09:37 pm - "What is Ferris Bueller rebelling against?"
Ferris is rebelling against the authoritarianism of the educational system that aims to mould him into a “responsible” adult who ultimately upholds the ‘legal and political superstructure’ [1] of his milieu. By emphasising upon the teaching of “Voodoo economics” and the history of the American economy, the film implies the extent to which educating students on the mode of economic production coopts their subjectivity, whereby this mode weaves with other relations of social production (including the role of parents as imbuing their child with an ethical conscience) to create ‘definite forms of consciousness’ [2] towards politics, culture and education. By “taking the day off”, Ferris is doing more than appreciating the transience of life (‘If you don’t stop and look around once in a while, you could miss it’); his story is in fact a cautionary narrative against blindly following the ideologies taught and upheld by the school-as-“superinstitution” [3].

Unlike his catatonic peers who induce Mr.
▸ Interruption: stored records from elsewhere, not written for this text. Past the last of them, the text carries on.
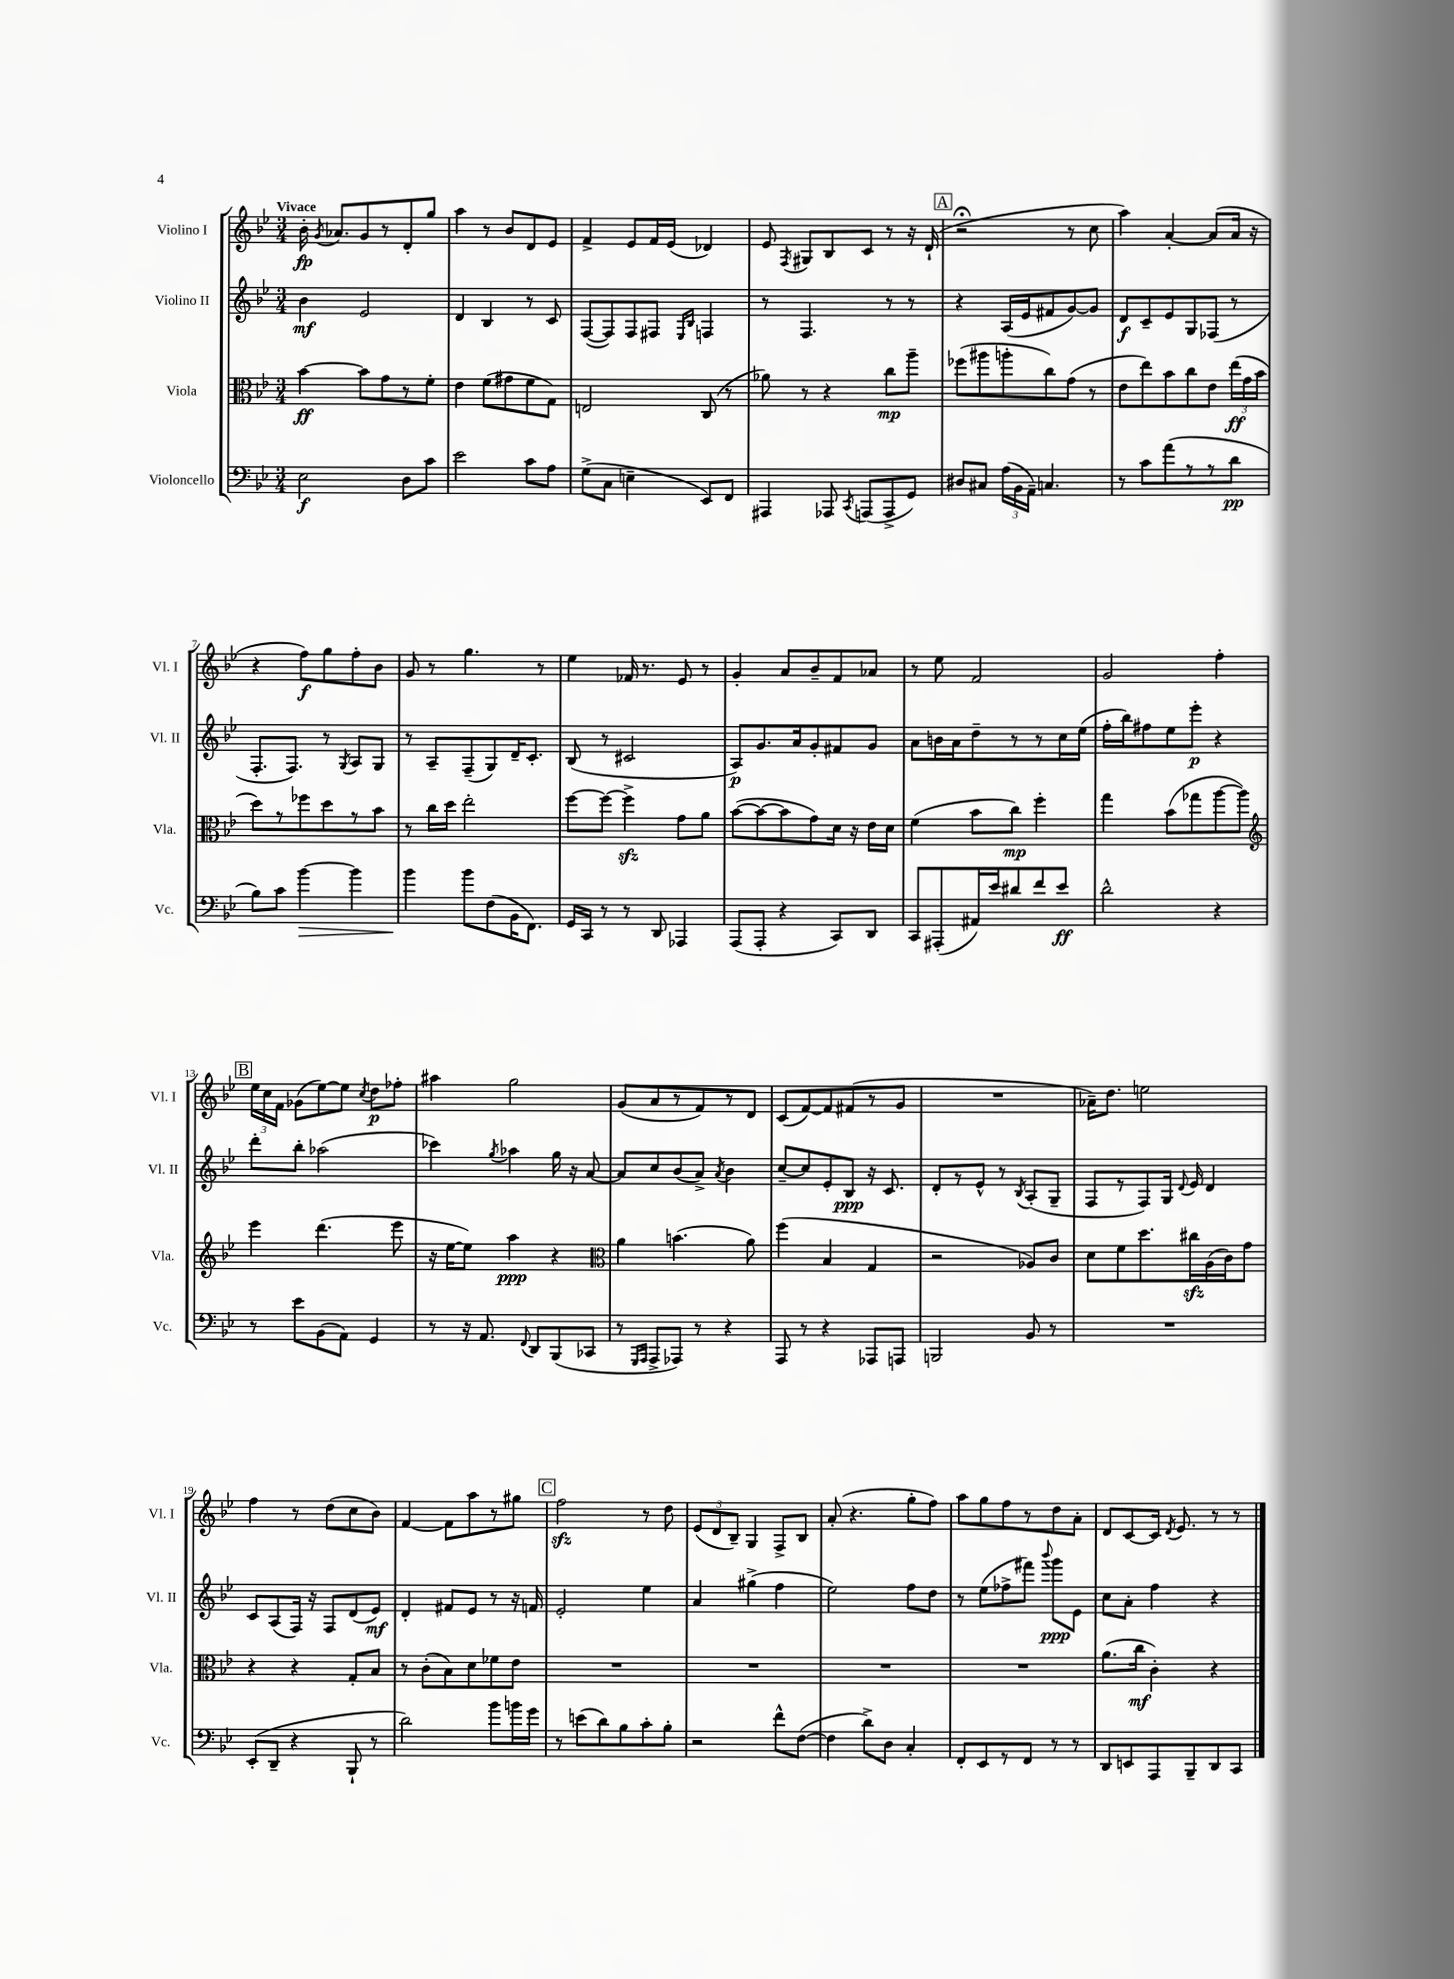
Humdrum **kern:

**kern	**dynam	**kern	**dynam	**kern	**dynam	**kern	**dynam
*part4	*part4	*part3	*part3	*part2	*part2	*part1	*part1
*staff4	*staff4	*staff3	*staff3	*staff2	*staff2	*staff1	*staff1
*I"Violoncello	*	*I"Viola	*	*I"Violino II	*	*I"Violino I	*
*I'Vc.	*	*I'Vla.	*	*I'Vl. II	*	*I'Vl. I	*
*clefF4	*	*clefC3	*	*clefG2	*	*clefG2	*
*k[b-e-]	*	*k[b-e-]	*	*k[b-e-]	*	*k[b-e-]	*
*M3/4	*	*M3/4	*	*M3/4	*	*M3/4	*
=1	=1	=1	=1	=1	=1	=1	=1
!	!	!	!	!	!	!LO:TX:a:B:t=Vivace	!
2E-\	f	[4b-\	ff	4b-\	mf	16b-'\	fp
.	.	.	.	.	.	8qg/	.
.	.	.	.	.	.	8.a-X/L	.
.	.	8b-\L]	.	2e-/	.	8g/	.
.	.	8g\	.	.	.	8r	.
8D\L	.	8r	.	.	.	8d'/	.
8c\J	.	8f'\J	.	.	.	8gg/J	.
=2	=2	=2	=2	=2	=2	=2	=2
2e-\	.	4e-\	.	4d/	.	4aa\	.
.	.	(8f\L	.	4B-/	.	8r	.
.	.	8g#X\	.	.	.	8b-/L	.
8c\L	.	8f\	.	8r	.	8d/	.
8A\J	.	8G\J)	.	8c/	.	8e-/J	.
=3	=3	=3	=3	=3	=3	=3	=3
(8G^\L	.	2En/	.	([8F/L	.	4f^/	.
8C\J	.	.	.	8F/])	.	.	.
4En~\	.	.	.	8F/	.	8e-/L	.
.	.	.	.	8F#X/J	.	16f/L	.
.	.	.	.	.	.	(16e-/JJ	.
.	.	.	.	16qqE-/LL	.	.	.
.	.	.	.	16qqB-/JJ	.	.	.
8EE-/L)	.	(8C/	.	4Fn/	.	4d-X/)	.
8FF/J	.	8r	.	.	.	.	.
=4	=4	=4	=4	=4	=4	=4	=4
4AAA#X/	.	8a-X\)	.	8r	.	8e-/	.
.	.	.	.	.	.	8qF/	.
.	.	8r	.	4.F/	.	8G#X/L	.
8AAA-X/	.	4r	.	.	.	8B-/	.
8qCC/	.	.	.	.	.	.	.
(8AAAn/L	.	.	.	.	.	8c/J	.
8AAA^/	.	8cc\L	mp	8r	.	8r	.
8GG/J)	.	8aa~\J	.	8r	.	16r	.
.	.	.	.	.	.	(16d`/	.
!!LO:REH:place=s1:t=A
=5	=5	=5	=5	=5	=5	=5	=5
8D#X/L	.	(8ff-X\L	.	4r	.	2r;<	.
8C#X/J	.	8aa#X\	.	.	.	.	.
(24A\LL	.	8aan'\	.	(16A/LL	.	.	.
24BB-\	.	.	.	.	.	.	.
.	.	.	.	16e-/J	.	.	.
24AA~\JJ)	.	.	.	.	.	.	.
4.Cn/	.	8cc\)	.	8f#X/	.	.	.
.	.	(8g\J	.	[8g/)	.	8r	.
.	.	8r	.	8g/J]	.	8cc\	.
=6	=6	=6	=6	=6	=6	=6	=6
8r	.	8e-\L	.	8d/L	f	4aa\)	.
8c\L	.	8ee-\)	.	8c~/	.	.	.
(8a\	.	8b-\	.	8e-/	.	[4a'/	.
8r	.	8cc\	.	8G/	.	.	.
8r	.	8e-\J	.	(8F-X/J	.	(8a/L]	.
8d\J	pp	(24ee-\LL	ff	8r	.	16a/Jk	.
.	.	24g\	.	.	.	.	.
.	.	.	.	.	.	16r	.
.	.	24b-\JJ	.	.	.	.	.
!!LO:LB:g=z
=7	=7	=7	=7	=7	=7	=7	=7
8B-\L)	.	8dd\L)	.	8.F'/L	.	4r	.
8c\J	.	8r	.	.	.	.	.
.	.	.	.	8.F/J)	.	.	.
!	!LO:HP:b	!	!	!	!	!	!
[4b-\	>	8ff-X\	.	.	.	8ff\L)	f
.	.	8dd\	.	8r	.	8gg\	.
.	.	.	.	8qG/	.	.	.
4b-\]	.	8r	.	8A/L	.	8ff'\	.
.	.	8b-\J	.	8G/J	.	8b-\J	.
=8	=8	=8	=8	=8	=8	=8	=8
4b-\	.	8r	.	8r	.	8g/	.
.	.	16cc\LL	.	8A~/L	.	8r	.
.	.	16dd\JJ	.	.	.	.	.
8b-\L	]	2ee-'\	.	(8F~/	.	4.gg\	.
(8F\	.	.	.	8G/)	.	.	.
16BB-\K	.	.	.	16d~/K	.	.	.
8.FF\J)	.	.	.	8.c'/J	.	.	.
.	.	.	.	.	.	8r	.
=9	=9	=9	=9	=9	=9	=9	=9
16GG/LL	.	[8ff\L	.	(8B-/	.	4ee-\	.
16CC/JJ	.	.	.	.	.	.	.
8r	.	8ff\J_	.	8r	.	.	.
8r	.	4ffzz^\]	.	2c#X/	.	16f-X/	.
.	.	.	.	.	.	8.r	.
8DD/	.	.	.	.	.	.	.
4AAA-X/	.	8g\L	.	.	.	8e-/	.
.	.	8a\J	.	.	.	8r	.
=10	=10	=10	=10	=10	=10	=10	=10
(8AAA/L	.	([8b-\L	.	8A/L)	p	4g'/	.
8AAA'/J	.	8b-\_	.	8.g/	.	.	.
4r	.	8b-\]	.	.	.	8a/L	.
.	.	.	.	16a/k	.	.	.
.	.	8g\)	.	8g'/	.	8b-~/	.
8CC/L)	.	16d\Jk	.	8f#X/	.	8f/	.
.	.	16r	.	.	.	.	.
8DD/J	.	16e-\LL	.	8g/J	.	8a-X/J	.
.	.	16d\JJ	.	.	.	.	.
=11	=11	=11	=11	=11	=11	=11	=11
8CC/L	.	(4f\	.	8a\L	.	8r	.
(8AAA#X'/	.	.	.	16bn\L	.	8ee-\	.
.	.	.	.	16a\J	.	.	.
16AA#X/L)	.	8b-\L	.	8dd~\	.	2f/	.
16e-/J	.	.	.	.	.	.	.
8d#X/	.	8cc\J)	mp	8r	.	.	.
8f/	.	4ff'\	.	8r	.	.	.
8e-/J	ff	.	.	16cc\L	.	.	.
.	.	.	.	(16ee-\JJ	.	.	.
=12	=12	=12	=12	=12	=12	=12	=12
2d^^\	.	4gg\	.	16ff'\LL	.	2g/	.
.	.	.	.	16bb-\J)	.	.	.
.	.	.	.	8ff#X\	.	.	.
.	.	(8b-\L	.	8ee-\	.	.	.
.	.	8gg-X\	.	8eee-'\J	p	.	.
4r	.	[8aa\	.	4r	.	4ff'\	.
.	.	8aa\J])	.	.	.	.	.
!!LO:LB:g=z
!!LO:REH:place=s1:t=B
=13	=13	=13	=13	=13	=13	=13	=13
*	*	*clefG2	*	*	*	*	*
8r	.	4eee-\	.	8ddd'\L	.	24ee-\LL	.
.	.	.	.	.	.	24cc\	.
.	.	.	.	.	.	24f\JJ	.
8e-\L	.	.	.	8bb-'\J	.	(8g-X\L	.
(8BB-\	.	(4.ddd\	.	(2aa-X\	.	[8ee-\)	.
8AA\J)	.	.	.	.	.	8ee-\J]	.
.	.	.	.	.	.	8qcc/	.
4GG/	.	.	.	.	.	8dd\L	p
.	.	8eee-\	.	.	.	8ff-X'\J	.
=14	=14	=14	=14	=14	=14	=14	=14
8r	.	16r	.	4ccc-X\)	.	4aa#X\	.
.	.	[16ee-\KL	.	.	.	.	.
16r	.	8ee-\J])	.	.	.	.	.
8.AA/	.	.	.	.	.	.	.
.	.	.	.	8qgg/	.	.	.
.	.	4aa\	ppp	4aa-X\	.	2gg\	.
8qqFF/	.	.	.	.	.	.	.
8DD/L	.	.	.	.	.	.	.
(8BBB-/	.	4r	.	16gg\	.	.	.
.	.	.	.	16r	.	.	.
8CC-X/J	.	.	.	[8a/	.	.	.
=15	=15	=15	=15	=15	=15	=15	=15
*	*	*clefC3	*	*	*	*	*
8r	.	4a\	.	8a/L]	.	(8g/L	.
16qqGGG/LL	.	.	.	.	.	.	.
16qqAAA/JJ	.	.	.	.	.	.	.
8AAA^/L	.	.	.	8cc/	.	8a/	.
8AAA-X/J)	.	(4.bn\	.	(8b-/	.	8r	.
8r	.	.	.	8a^/J)	.	8f/)	.
.	.	.	.	8qa/	.	.	.
4r	.	.	.	4b-\	.	8r	.
.	.	8a\)	.	.	.	8d/J	.
=16	=16	=16	=16	=16	=16	=16	=16
8AAA/	.	(4ff\	.	[8cc~/L	.	(8c/L	.
8r	.	.	.	8cc/]	.	[8f/)	.
4r	.	4B-/	.	8e-'/	.	8f/]	.
.	.	.	.	8B-/J	ppp	(8f#X/	.
8AAA-X/L	.	4G/	.	16r	.	8r	.
.	.	.	.	8.c/	.	.	.
8AAAn/J	.	.	.	.	.	8g/J	.
=17	=17	=17	=17	=17	=17	=17	=17
2BBBn/	.	2r	.	8d'/L	.	2.r	.
.	.	.	.	8r	.	.	.
.	.	.	.	8e-^^/J	.	.	.
.	.	.	.	8r	.	.	.
.	.	.	.	8qB-/	.	.	.
8BB-/	.	8A-X/L)	.	(8A'/L	.	.	.
8r	.	8c/J	.	8G~/J	.	.	.
=18	=18	=18	=18	=18	=18	=18	=18
2.r	.	8d\L	.	8F/L	.	16a-X~\KL)	.
.	.	.	.	.	.	8.dd\J	.
.	.	8f\	.	8r	.	.	.
.	.	8.dd\	.	8F/)	.	2een\	.
.	.	.	.	16G/Jk	.	.	.
.	.	.	.	8qqd/	.	.	.
.	.	16cc#Xzz\L	.	16e-/	.	.	.
.	.	(16A\	.	4d/	.	.	.
.	.	16c\J)	.	.	.	.	.
.	.	8g\J	.	.	.	.	.
!!LO:LB:g=z
=19	=19	=19	=19	=19	=19	=19	=19
(8EE-'/L	.	4r	.	8c/L	.	4ff\	.
8DD~/J	.	.	.	(8A/	.	.	.
4r	.	4r	.	16F/Jk)	.	8r	.
.	.	.	.	16r	.	.	.
.	.	.	.	8F/L	.	(8dd\L	.
8BBB-`/	.	8G'/L	.	(8d/	.	8cc\	.
8r	.	8B-/J	.	8e-/J)	mf	8b-\J)	.
=20	=20	=20	=20	=20	=20	=20	=20
2d\)	.	8r	.	4d'/	.	[4f/	.
.	.	(8c'\L	.	.	.	.	.
.	.	8B-\)	.	8f#X/L	.	8f\L]	.
.	.	8d\	.	8e-/J	.	8aa\	.
8b-\L	.	8f-X\	.	8r	.	8r	.
16bn\L	.	8e-\J	.	16r	.	8gg#X\J	.
16g\JJ	.	.	.	16fn/	.	.	.
!!LO:REH:place=s1:t=C
=21	=21	=21	=21	=21	=21	=21	=21
8r	.	2.r	.	2e-'/	.	2ffzz\	.
(8en\L	.	.	.	.	.	.	.
8d\)	.	.	.	.	.	.	.
8B-\	.	.	.	.	.	.	.
8c'\	.	.	.	4ee-\	.	8r	.
8B-'\J	.	.	.	.	.	8dd\	.
=22	=22	=22	=22	=22	=22	=22	=22
2r	.	2.r	.	4a/	.	(12e-/L	.
.	.	.	.	.	.	12d/	.
.	.	.	.	.	.	12B-~/J)	.
.	.	.	.	(4gg#X^\	.	4G/	.
8f^^\L	.	.	.	4ff\	.	8F^/L	.
([8F\J	.	.	.	.	.	8B-/J	.
=23	=23	=23	=23	=23	=23	=23	=23
4F\]	.	2.r	.	2ee-\)	.	(8a'/	.
.	.	.	.	.	.	4.r	.
8d^\L)	.	.	.	.	.	.	.
8D\J	.	.	.	.	.	.	.
4C'/	.	.	.	8ff\L	.	8gg'\L	.
.	.	.	.	8dd\J	.	8ff\J)	.
=24	=24	=24	=24	=24	=24	=24	=24
8FF'/L	.	2.r	.	8r	.	8aa\L	.
8EE-/	.	.	.	(8ee-\L	.	8gg\	.
8r	.	.	.	8ff-X^\	.	8ff\	.
8FF/J	.	.	.	8fff#X\J)	.	8r	.
.	.	.	.	8qqbbb-/	.	.	.
8r	.	.	.	8ggg\L	ppp	8dd\	.
8r	.	.	.	8e-\J	.	8a'\J	.
=25	=25	=25	=25	=25	=25	=25	=25
8DD/L	.	(8.a\L	.	8cc\L	.	8d/L	.
8EEn/	.	.	.	8a'\J	.	[8c/	.
.	.	16cc\Jk	mf	.	.	.	.
8AAA/	.	4c'\)	.	4ff\	.	16c/Jk]	.
.	.	.	.	.	.	8qd/	.
.	.	.	.	.	.	8.e-/	.
8BBB-~/	.	.	.	.	.	.	.
8DD/	.	4r	.	4r	.	8r	.
8CC/J	.	.	.	.	.	8r	.
==	==	==	==	==	==	==	==
*-	*-	*-	*-	*-	*-	*-	*-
Knowlan’s teaching on the prison symbol unquestioningly and who are consequently unaware of how this institution is commensurate to the one in which they are attending, Ferris refuses to accede to the perception and creation of youth as a set of discrete images (‘sluts… wasteoids, dweebies and dickheads’) corresponding to (among others) ‘youth as party’ and ‘youth as the future’. Ferris’ “day off”, although at first appearing to conform to the former category, has elements of the latter by allowing Ferris a reflective caesura upon youth’s finitude (as Cameron and he make the transition to college) as well as giving Cameron a reprieve from the category of ‘youth as confusing tribe’, whereby his tumultuous relationship with his father results in melancholia. Ultimately, Ferris implicitly agrees with Martin’s understanding of youth as an ideational state rather than one that is tied to biological age: it is ‘a mode of behaviour, a way of being’ [4], which culminates for Ferris in a growing process of individuation: ‘a person shouldn’t believe in an –ism, he should believe in himself’.

[1] Karl Marx, 'Preface,' in A Contribution to the Critique of Political Economy (1859). Reproduced at http://www.marxists.org/archive/marx/works/1859/critique-pol-economy/preface.htm.
[2] Marx, 'Preface,' in A Contribution to the Critique of Political Economy.
[3] Catherine Driscoll, 'Youth Cultures: Images and Ideas of Youth' (Lecture, The University of Sydney, Sydney, NSW, March 10, 2008).
[4] Adrian Martin, 'Teen Movies: The Forgetting of Wisdom,' in Phantasms: The Dreams and Desires at the Heart of Our Popular Culture (Ringwood: McPhee Gribble, 1994), 66.